For more than a century, the average annual return for stocks has stood head-and-shoulder above the annualized returns for Treasury bonds, housing, gold, and oil. But over the past decade, cryptocurrencies have left equities in the dust.

Roughly 10 years ago, the combined value of all digital currencies in existence was about $8.4 billion, according to data provided by CoinMarketCap.com. As of this writing on March 23, 2024, the combined value of more than 2.4 million cryptocurrencies had reached $2.48 trillion. That's a compound annual growth rate of nearly 77% over 10 years!

A toy rocket set atop messy stacks of coins and paperwork displaying financial data.

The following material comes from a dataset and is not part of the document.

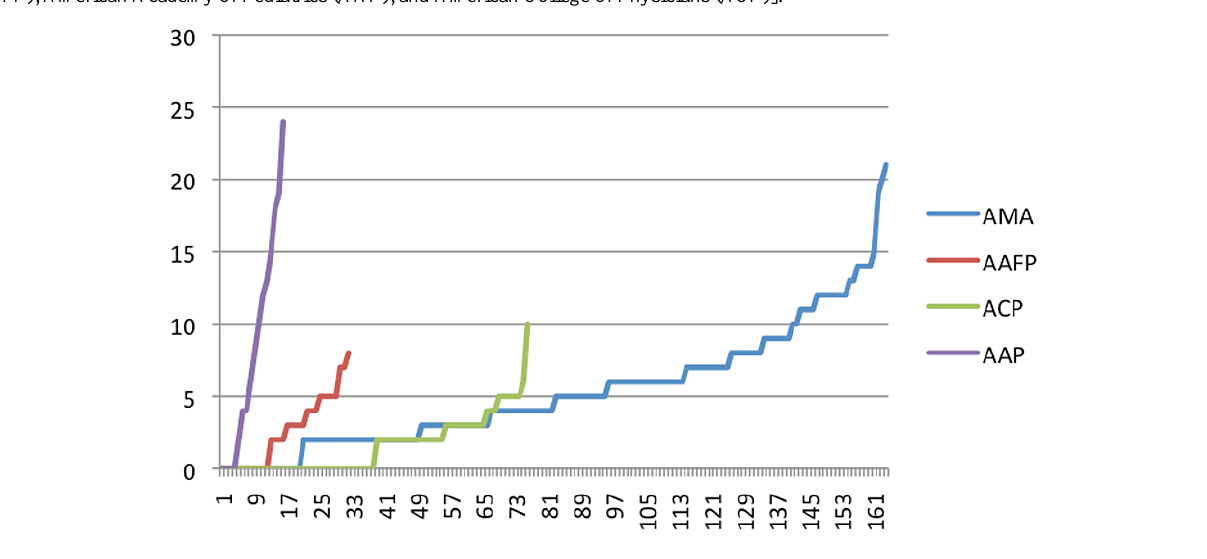
Fraction of information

Image source: Getty Images.

Cathie Wood's otherworldly price target for Bitcoin implies a $75 trillion valuation in six years

The outperformance of top-tier cryptocurrencies isn't lost on Wall Street or its pundits. While there have been some lofty price targets issued for the largest digital token by market cap, Bitcoin (BTC -2.53%), since it became a mainstream asset, none comes anywhere close to the prognostication offered by Ark Invest CEO and Chief Investment Officer Cathie Wood last week.

While speaking at the Bitcoin Investor Day Conference held in New York on March 22, Cathie Wood updated her and her firms' previous lofty forecast for Bitcoin following the Securities and Exchange Commission's (SEC) decision to approve 11 spot Bitcoin exchange-traded funds (ETFs). Said Wood:

Last year we put out our bull case for Bitcoin. It was $1.5 million. With this institutional green light that the SEC has provided, kicking and screaming though it did, the analysis we've done is that if institutional investors were to allocate a little more than 5% of their portfolios to Bitcoin, as we think they will over time, that alone would add $2.3 million to the projection I just gave you.

This $3.8 million Bitcoin target price by 2030 reflects upside of 5,855% from the $63,810 Bitcoin ended at when after-hours trading came to a close on Wall Street at 8 p.m. ET on Friday, March 22. It also implies that Bitcoin would have a market capitalization of well north of $75 trillion by the turn of the decade. For comparison, gross domestic product for the U.S. economy totaled about $27.4 trillion in 2023.

There's no question that Bitcoin has benefited from the SEC authorizing 11 spot Bitcoin ETFs in January. Instead of having to purchase Bitcoin on a cryptocurrency exchange that might lie overseas or outside the jurisdiction of U.S. regulators, investors now have the ability to gain exposure to Bitcoin by investing in ETFs that'll directly handle the purchase of tokens.

Additionally, Bitcoin is nearing a halving event, which has historically been a bullish for the world's most-valuable digital currency. In a matter of weeks, the block reward cryptocurrency miners receive for validating Bitcoin transactions will halve from 6.25 to 3.125 Bitcoin. This means the rate of inflation for Bitcoin supply in circulation will meaningfully slow. The perceived scarcity of Bitcoin is one of the primary draws for long-term investors.

Wood's Bitcoin price target might be the most ridiculous thing investors have ever seen

However, no number of first-mover advantages comes anywhere close to justifying a would-be valuation of $3.8 million for Bitcoin by the turn of the decade. Though I previously referred to Ark Invest's $2,000 price target on electric-vehicle maker Tesla by 2027 as "utter nonsense," Wood's price prognostication for Bitcoin blows Ark's Tesla prediction out of the water in terms of ridiculousness.

A physical gold Bitcoin stood on its side in front of a digital cryptocurrency chart.

Image source: Getty Images.

To start with, Bitcoin has failed the real-world utility test. Despite being made a legal form of tender in El Salvador, most of the country's citizens aren't using tokens to pay for goods or send money. Based on a survey from Central American University, a whopping 88% of El Salvadorians didn't use Bitcoin in 2023, even with increased efforts by President Nayib Bukele to improve the token's utility.

Bitcoin's scarcity can also be called into question. Although its ceiling is capped at 21 million coins, computer code is the only thing that's holding this ceiling in place. Whereas something physical, such as gold, is genuinely limited by what can be found on Earth, consensus could always result in computer code being changed and more Bitcoin being created.

However, the biggest issue with Bitcoin is that the barrier to entry in the digital currency space is almost nonexistent, which has led to the world's largest cryptocurrency losing its competitive edge. Though Bitcoin is the largest cryptocurrency by market cap, other payment coins handily surpass it in terms of lower transaction fees and faster settlement. It's a first-generation blockchain that's been outdone many times over by third-generation blockchain networks.

Bitcoin is an asset driven by technical analysis and investor emotions that has a paper-thin real-world use case and has lost its competitive edge. To say that I don't believe Wood's price target will come anywhere close to reality would be an understatement.